Molte comunità denunciano il fatto che la conferenza rischi di essere un grande evento mediatico che parla di clima senza ascoltare davvero chi vive nei territori. Le loro preoccupazioni riguardano la salvaguardia dei diritti, la tutela dei territori sacri e la protezione delle aree minacciate dai progetti estrattivi e dalle opere infrastrutturali. Per loro la crisi climatica non è una discussione diplomatica, ma una questione esistenziale.
La COP30, invece di essere un momento di dialogo, rischia di diventare l’ennesima occasione in cui le popolazioni indigene vengono coinvolte solo simbolicamente. Il contrasto tra retorica della partecipazione e pratica della marginalizzazione rende il clima sociale intorno al summit più teso e complesso rispetto a quanto immaginato mesi fa.
Accanto alle controversie sui lavori infrastrutturali, c’è un altro punto critico che sta oscurando l’immagine del Brasile come leader ambientale. Il paese continua a sostenere importanti progetti di esplorazione petrolifera nella zona della foce del Rio delle Amazzoni, un ecosistema delicatissimo e ancora poco studiato. Queste operazioni, appoggiate dal governo federale, sono criticate da specialisti e organizzazioni ambientaliste che temono impatti irreversibili.
Il paradosso è evidente. Lo stesso paese che ospita la COP30 e che intende proporsi come riferimento globale nella protezione della foresta mantiene strategie energetiche basate sul petrolio in aree sensibili. Questo doppio binario mina la credibilità internazionale del Brasile e apre un interrogativo sulla possibilità di conciliare ambizione climatica ed esigenze economiche.

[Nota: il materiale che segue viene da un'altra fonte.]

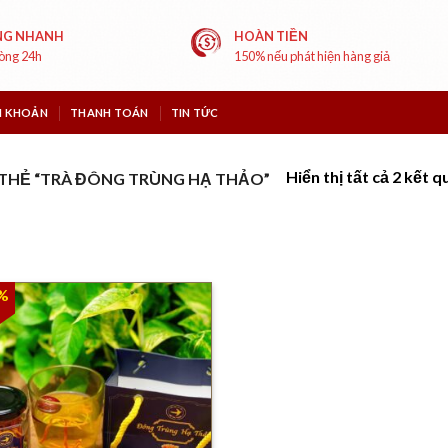
NG NHANH
HOÀN TIỀN
vòng 24h
150% nếu phát hiện hàng giả
I KHOẢN
THANH TOÁN
TIN TỨC
Hiển thị tất cả 2 kết q
THẺ “TRÀ ĐÔNG TRÙNG HẠ THẢO”
%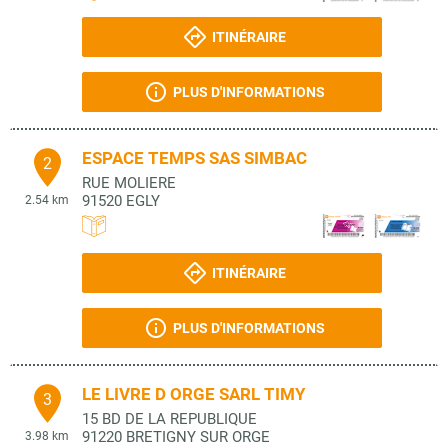
ITINÉRAIRE
PLUS D'INFORMATIONS
ESPACE TEMPS SAS SIMBAC
2
RUE MOLIERE
91520
EGLY
2.54 km
ITINÉRAIRE
PLUS D'INFORMATIONS
LE LIVRE D ORGE SARL TIMY
3
15 BD DE LA REPUBLIQUE
91220
BRETIGNY SUR ORGE
3.98 km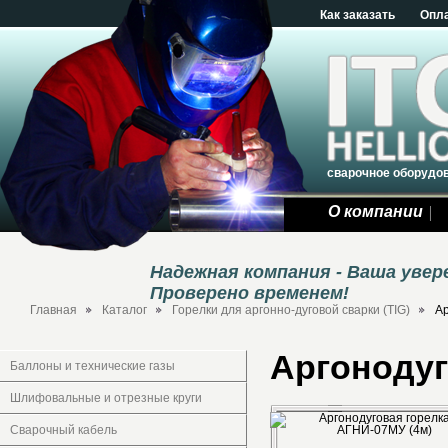
Как заказать
Опл
сварочное оборудо
О компании
Надежная компания - Ваша уве
Проверено временем!
Главная
Каталог
Горелки для аргонно-дуговой сварки (TIG)
Ар
Аргонодуг
Баллоны и технические газы
Шлифовальные и отрезные круги
Сварочный кабель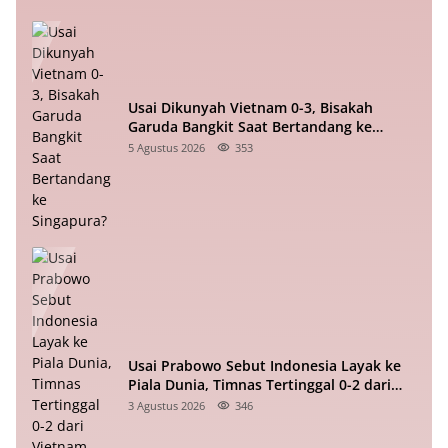
Usai Dikunyah Vietnam 0-3, Bisakah
Garuda Bangkit Saat Bertandang ke
Singapura?
5 Agustus 2026
353
Usai Prabowo Sebut Indonesia Layak ke
Piala Dunia, Timnas Tertinggal 0-2 dari
Vietnam Babak I Piala ASEAN
3 Agustus 2026
346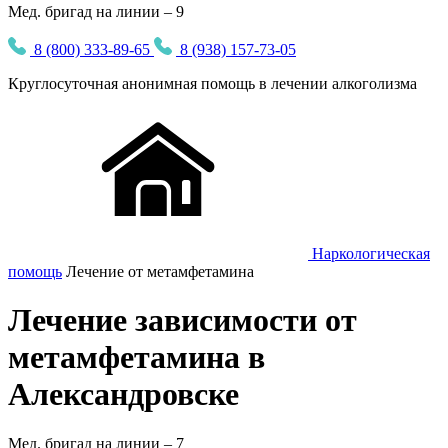
Мед. бригад на линии – 9
8 (800) 333-89-65
8 (938) 157-73-05
Круглосуточная
анонимная
помощь в лечении алкоголизма
Наркологическая
помощь
Лечение от метамфетамина
Лечение зависимости от
метамфетамина в
Александровске
Мед. бригад на линии –
7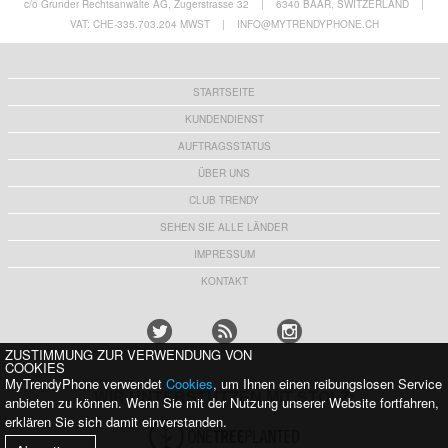
c/o Grunder Rechtsanwälte AG, Zugerstrasse 32
|
6340 BAAR, SWITZERLAND
|
VAT: CHE-335.703.204 MWST
|
INFO@MYTRENDYPHONE.CH
STARTSEITE
KUNDENDIENST
AUFTRAGSSTATUS
ÜBER UNS
CLUB TRENDY
SEHEN SIE ALLE LÄNDER
IMPRESSUM
KONTAKT
ZUSTIMMUNG ZUR VERWENDUNG VON
COOKIES
MyTrendyPhone verwendet
Cookies
, um Ihnen einen reibungslosen Service
WIR UNTERSTÜTZEN MIT STOLZ:
anbieten zu können. Wenn Sie mit der Nutzung unserer Website fortfahren,
erklären Sie sich damit einverstanden.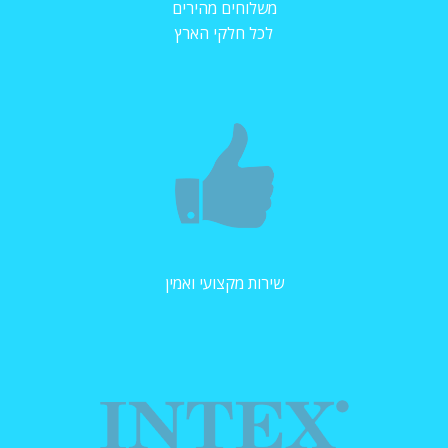
משלוחים מהירים
לכל חלקי הארץ
שירות מקצועי ואמין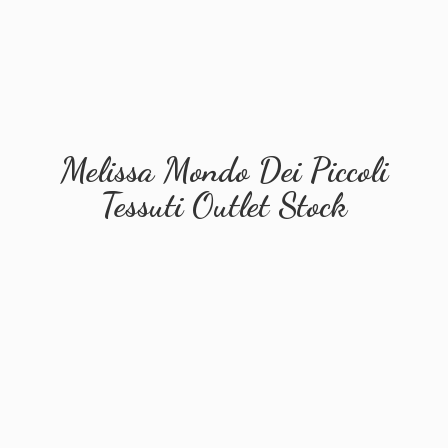
Melissa Mondo Dei Piccoli
Tessuti
Outlet Stock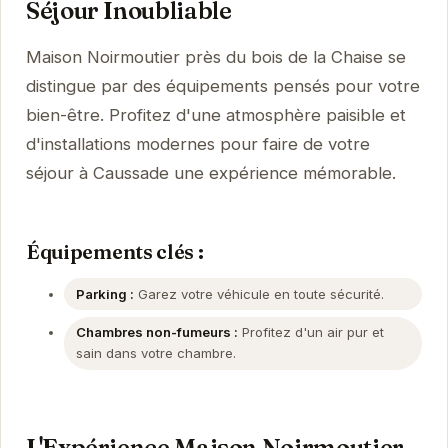
Séjour Inoubliable
Maison Noirmoutier près du bois de la Chaise se
distingue par des équipements pensés pour votre
bien-être. Profitez d'une atmosphère paisible et
d'installations modernes pour faire de votre
séjour à Caussade une expérience mémorable.
Équipements clés :
Parking :
Garez votre véhicule en toute sécurité.
Chambres non-fumeurs :
Profitez d'un air pur et
sain dans votre chambre.
L'Expérience Maison Noirmoutier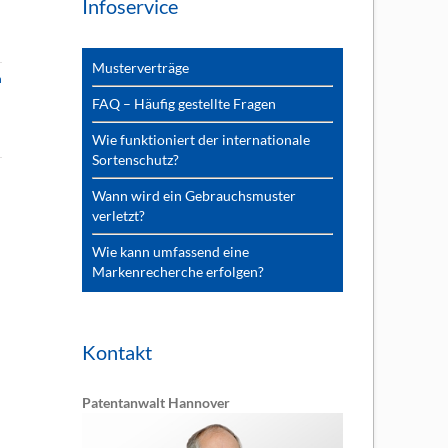
Infoservice
Musterverträge
n
FAQ – Häufig gestellte Fragen
Wie funktioniert der internationale
Sortenschutz?
Wann wird ein Gebrauchsmuster
verletzt?
Wie kann umfassend eine
Markenrecherche erfolgen?
Kontakt
i
Patentanwalt Hannover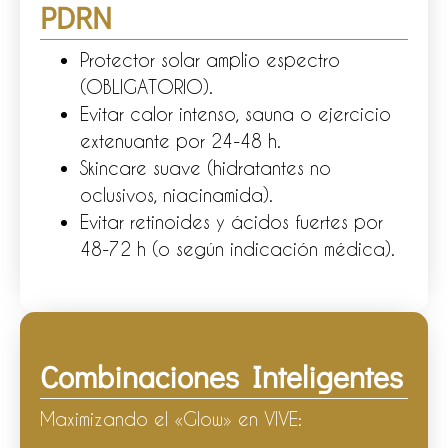
PDRN
Protector solar amplio espectro
(OBLIGATORIO).
Evitar calor intenso, sauna o ejercicio
extenuante por 24-48 h.
Skincare suave (hidratantes no
oclusivos, niacinamida).
Evitar retinoides y ácidos fuertes por
48-72 h (o según indicación médica).
Combinaciones Inteligentes
Maximizando el «Glow» en VIVE: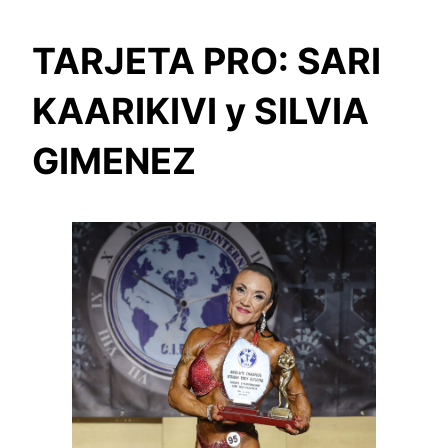
TARJETA PRO: SARI
KAARIKIVI y SILVIA
GIMENEZ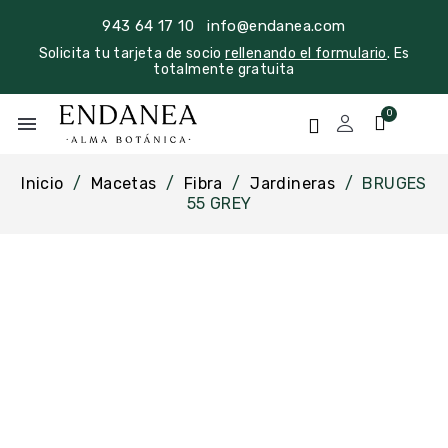
943 64 17 10
info@endanea.com
Solicita tu tarjeta de socio
rellenando el formulario
. Es
totalmente gratuita
menu
Inicio
Macetas
Fibra
Jardineras
BRUGES
55 GREY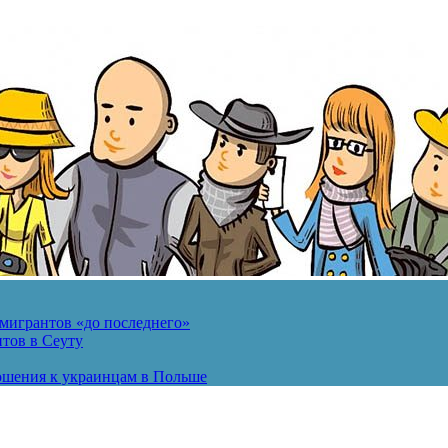
мигрантов «до последнего»
тов в Сеуту
ошения к украинцам в Польше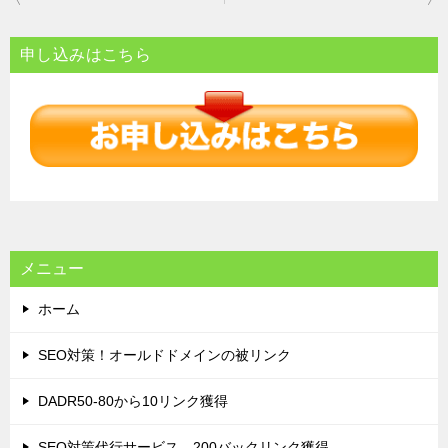
稿
ナ
申し込みはこちら
ビ
ゲ
ー
シ
ョ
ン
メニュー
ホーム
SEO対策！オールドドメインの被リンク
DADR50-80から10リンク獲得
SEO対策代行サービス 200バックリンク獲得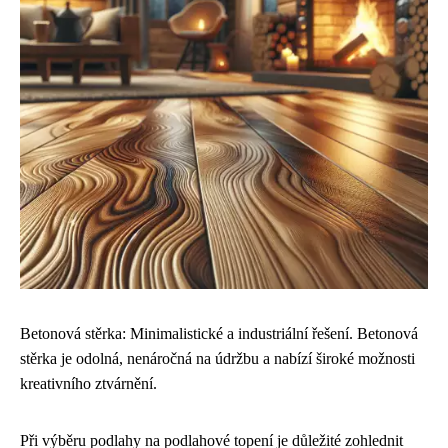
Betonová stěrka: Minimalistické a industriální řešení. Betonová
stěrka je odolná, nenáročná na údržbu a nabízí široké možnosti
kreativního ztvárnění.
Při výběru podlahy na podlahové topení je důležité zohlednit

Questo aggiornamento ci permette di osservare la COP30 con maggiore lucidità. L’evento resta importante, perché ogni spazio di negoziazione internazionale è essenziale nella lotta al cambiamento climatico. Tuttavia, l’insieme delle assenze eccellenti, delle tensioni sociali e delle criticità ambientali riduce la forza simbolica che il Brasile voleva imprimere al summit.
La COP30 potrà ancora portare risultati, ma dovrà farlo in un contesto fragile. I negoziati rischiano di svilupparsi senza la presenza attiva dei protagonisti globali e la credibilità dell’evento dipenderà molto dalla capacità del Brasile di dimostrare coerenza tra ciò che sostiene e ciò che realizza sul proprio territorio.